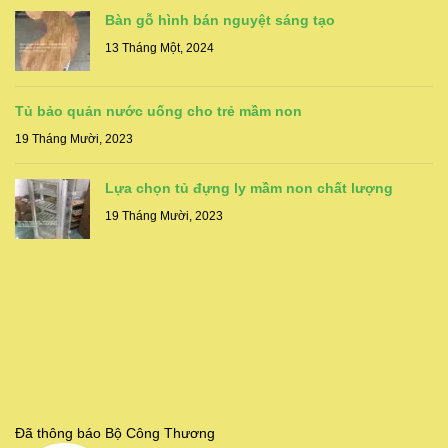
Bàn gỗ hình bán nguyệt sáng tạo
13 Tháng Một, 2024
Tủ bảo quản nước uống cho trẻ mầm non
19 Tháng Mười, 2023
Lựa chọn tủ đựng ly mầm non chất lượng
19 Tháng Mười, 2023
Đã thông báo Bộ Công Thương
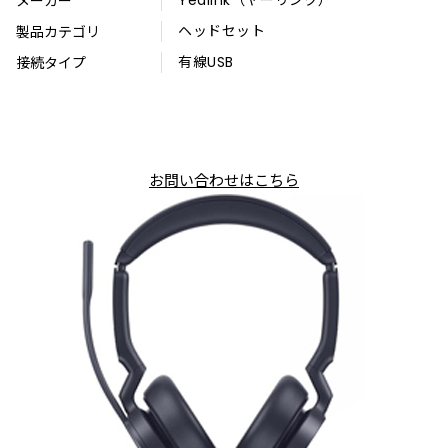
メーカー
Yealink（ヤーリンク）
製品カテゴリ
ヘッドセット
接続タイプ
有線USB
お問い合わせはこちら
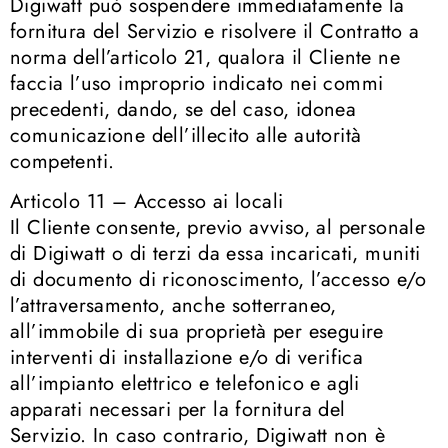
Digiwatt può sospendere immediatamente la
fornitura del Servizio e risolvere il Contratto a
norma dell’articolo 21, qualora il Cliente ne
faccia l’uso improprio indicato nei commi
precedenti, dando, se del caso, idonea
comunicazione dell’illecito alle autorità
competenti.
Articolo 11 – Accesso ai locali
Il Cliente consente, previo avviso, al personale
di Digiwatt o di terzi da essa incaricati, muniti
di documento di riconoscimento, l’accesso e/o
l’attraversamento, anche sotterraneo,
all’immobile di sua proprietà per eseguire
interventi di installazione e/o di verifica
all’impianto elettrico e telefonico e agli
apparati necessari per la fornitura del
Servizio. In caso contrario, Digiwatt non è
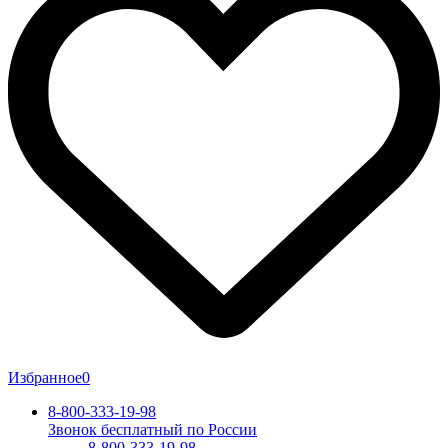
Избранное
0
8-800-333-19-98
Звонок бесплатный по России
8-800-333-19-98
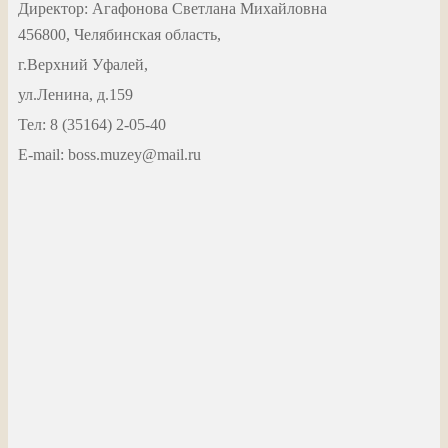
Директор: Агафонова Светлана Михайловна
456800, Челябинская область,
г.Верхний Уфалей,
ул.Ленина, д.159
Тел: 8 (35164) 2-05-40
Е-mail: boss.muzey@mail.ru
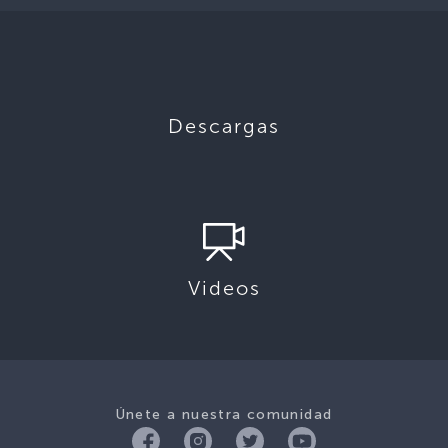
Descargas
Videos
Únete a nuestra comunidad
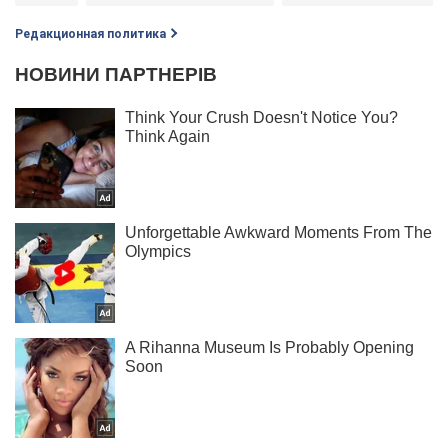
Редакционная политика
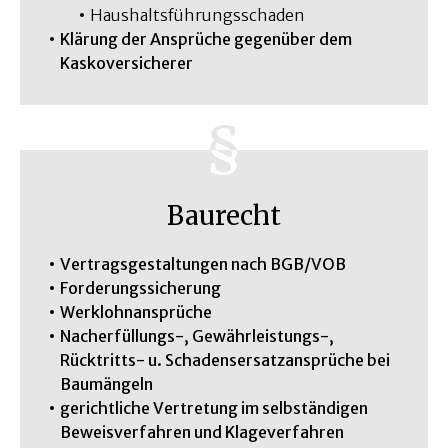
Haushaltsführungsschaden
Klärung der Ansprüche gegenüber dem
Kaskoversicherer
Baurecht
Vertragsgestaltungen nach BGB/VOB
Forderungssicherung
Werklohnansprüche
Nacherfüllungs-, Gewährleistungs-,
Rücktritts- u. Schadensersatzansprüche bei
Baumängeln
gerichtliche Vertretung im selbständigen
Beweisverfahren und Klageverfahren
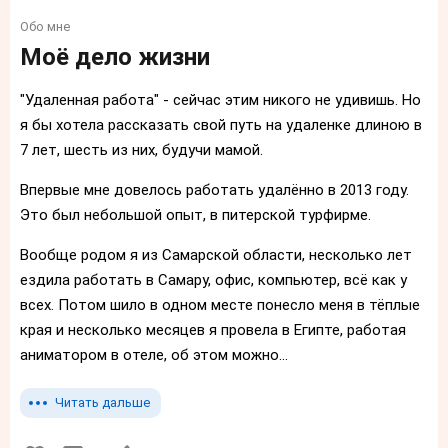
Обо мне
Моё дело жизни
"Удаленная работа" - сейчас этим никого не удивишь. Но
я бы хотела рассказать свой путь на удаленке длиною в
7 лет, шесть из них, будучи мамой.
Впервые мне довелось работать удалённо в 2013 году.
Это был небольшой опыт, в питерской турфирме.
Вообще родом я из Самарской области, несколько лет
ездила работать в Самару, офис, компьютер, всё как у
всех. Потом шило в одном месте понесло меня в тёплые
края и несколько месяцев я провела в Египте, работая
аниматором в отеле, об этом можно...
Читать дальше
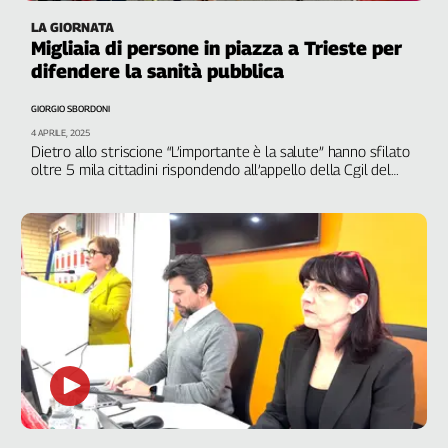
LA GIORNATA
Migliaia di persone in piazza a Trieste per
difendere la sanità pubblica
GIORGIO SBORDONI
4 APRILE, 2025
Dietro allo striscione “L’importante è la salute” hanno sfilato
oltre 5 mila cittadini rispondendo all’appello della Cgil del
Friuli-Venezia Giulia e dei comitati. Per il segretario Piga, “la
giunta Fedriga deve aprire un dialogo con le forze sociali”.
Conclusioni di Daniela Barbaresi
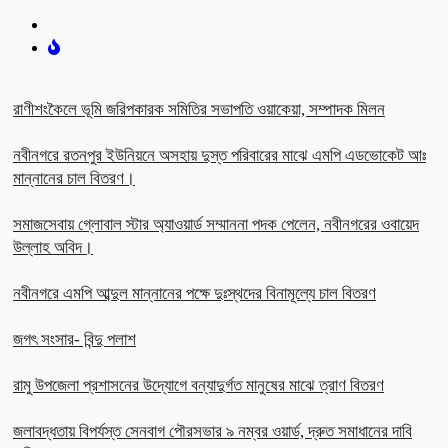
রাণীশংকৈলে ভূমি জরিপকারক সমিতির সভাপতি ওয়াকেয়া, সম্পাদক মিলন
নবীনগরে রতনপুর ইউনিয়নে অসহায় দুস্ত পরিবারের মাঝে এমপি এডভোকেট আঃ
মান্নানের চাল বিতরণ।
সমাজসেবায় গ্লোবাল স্টার অ্যাওয়ার্ড সম্মাননা পদক পেলেন, নবীনগরের ওবায়েদ
উল্লাহ অবিদ।
নবীনগরে এমপি আব্দুল মান্নানের পক্ষে দুঃস্থদের বিনামূল্যে চাল বিতরণ
জগৎ সংসার- বিন্দু পলাশ
রামু উপজেলা প্রশাসনের উদ্যোগে বন্যাদুর্গত মানুষের মাঝে ত্রাণ বিতরণ
জলাবদ্ধতায় বিপর্যস্ত সেনবাগ পৌরসভার ৯ নম্বর ওয়ার্ড, দ্রুত সমাধানের দাবি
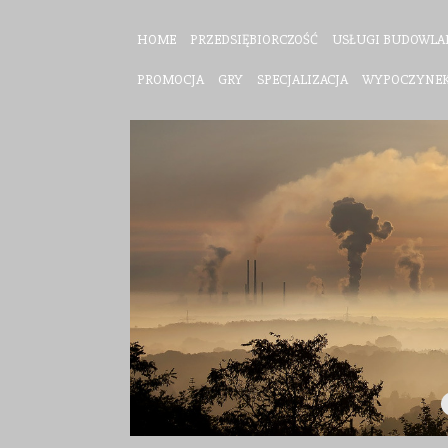
HOME
PRZEDSIĘBIORCZOŚĆ
USŁUGI BUDOWLA
PROMOCJA
GRY
SPECJALIZACJA
WYPOCZYNE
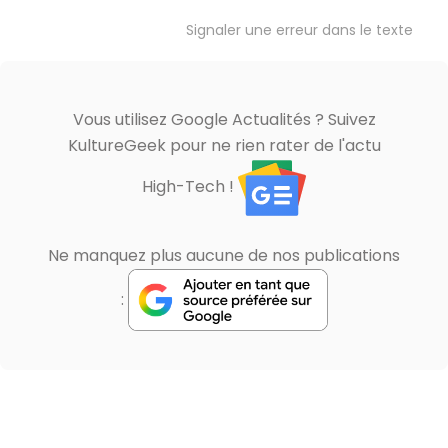
Signaler une erreur dans le texte
Vous utilisez Google Actualités ? Suivez
KultureGeek pour ne rien rater de l'actu
High-Tech !
Ne manquez plus aucune de nos publications
:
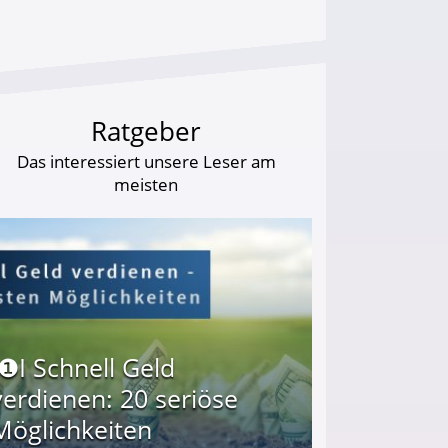
Ratgeber
Das interessiert unsere Leser am
meisten
I❶I Schnell Geld
verdienen: 20 seriöse
Möglichkeiten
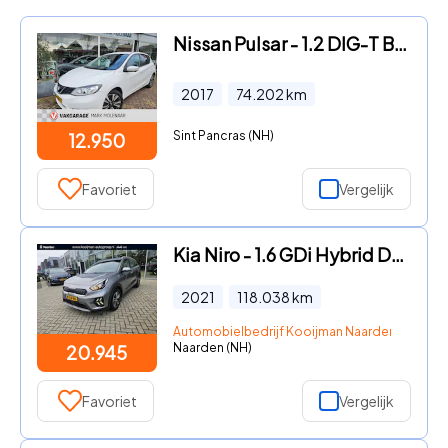
Nissan Pulsar - 1.2 DIG-T Business Edition, leder, automaat, trekhaak
2017
74.202
km
Sint Pancras (NH)
12.950
Favoriet
Vergelijk
Kia Niro - 1.6 GDi Hybrid DynamicLine Nav|Camera|Cruise control| 1e eig
2021
118.038
km
Automobielbedrijf Kooijman Naarden B.V.
Naarden (NH)
20.945
Favoriet
Vergelijk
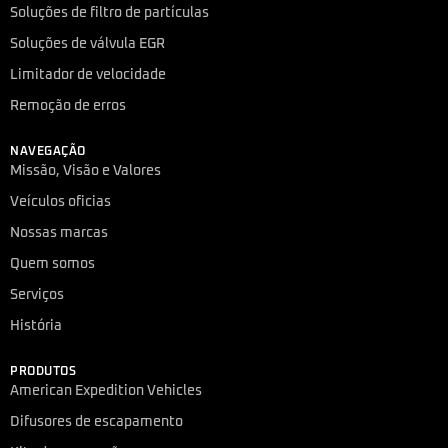
Soluções de filtro de partículas
Soluções de válvula EGR
Limitador de velocidade
Remoção de erros
NAVEGAÇÃO
Missão, Visão e Valores
Veículos oficias
Nossas marcas
Quem somos
Serviços
História
PRODUTOS
American Expedition Vehicles
Difusores de escapamento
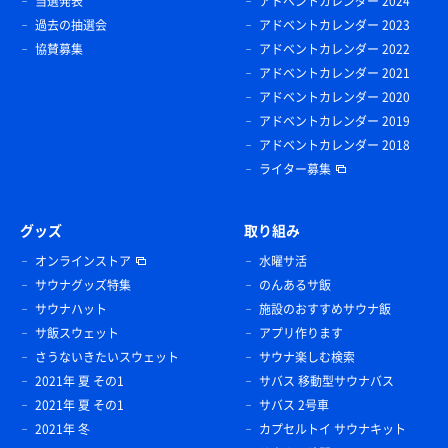
当選発表
アドベントカレンダー 2024
過去の抽選会
アドベントカレンダー 2023
協賛募集
アドベントカレンダー 2022
アドベントカレンダー 2021
アドベントカレンダー 2020
アドベントカレンダー 2019
アドベントカレンダー 2018
ライター募集
グッズ
取り組み
オンラインストア
水曜サ活
サウナグッズ特集
のんあるサ飯
サウナハット
施設のおすすめサウナ飯
サ飯スウェット
アプリ作ります
さうないきたいスウェット
サウナ楽しむ検索
2021年 夏 その1
サバス 移動型サウナバス
2021年 夏 その1
サバス 2号車
2021年 冬
カプセルトイ サウナキット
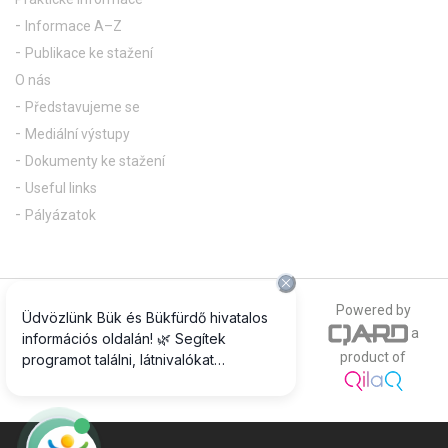
Informace A–Z
Publikace ke stažení
O nás
Představujeme se
Mediální výstupy
Dokumenty ke stažení
Useful links
Pályázatok
© 2018 All rights reserved
Powered by
a
The official photograph of our website is
product of
www.csepregiphotography.hu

........

_ACTIVITY_
Wherever the string "Soluções" appears in a line of the records, copy that line.

_WRITTEN ANSWER_
Soluções de filtro de partículas
Soluções de válvula EGR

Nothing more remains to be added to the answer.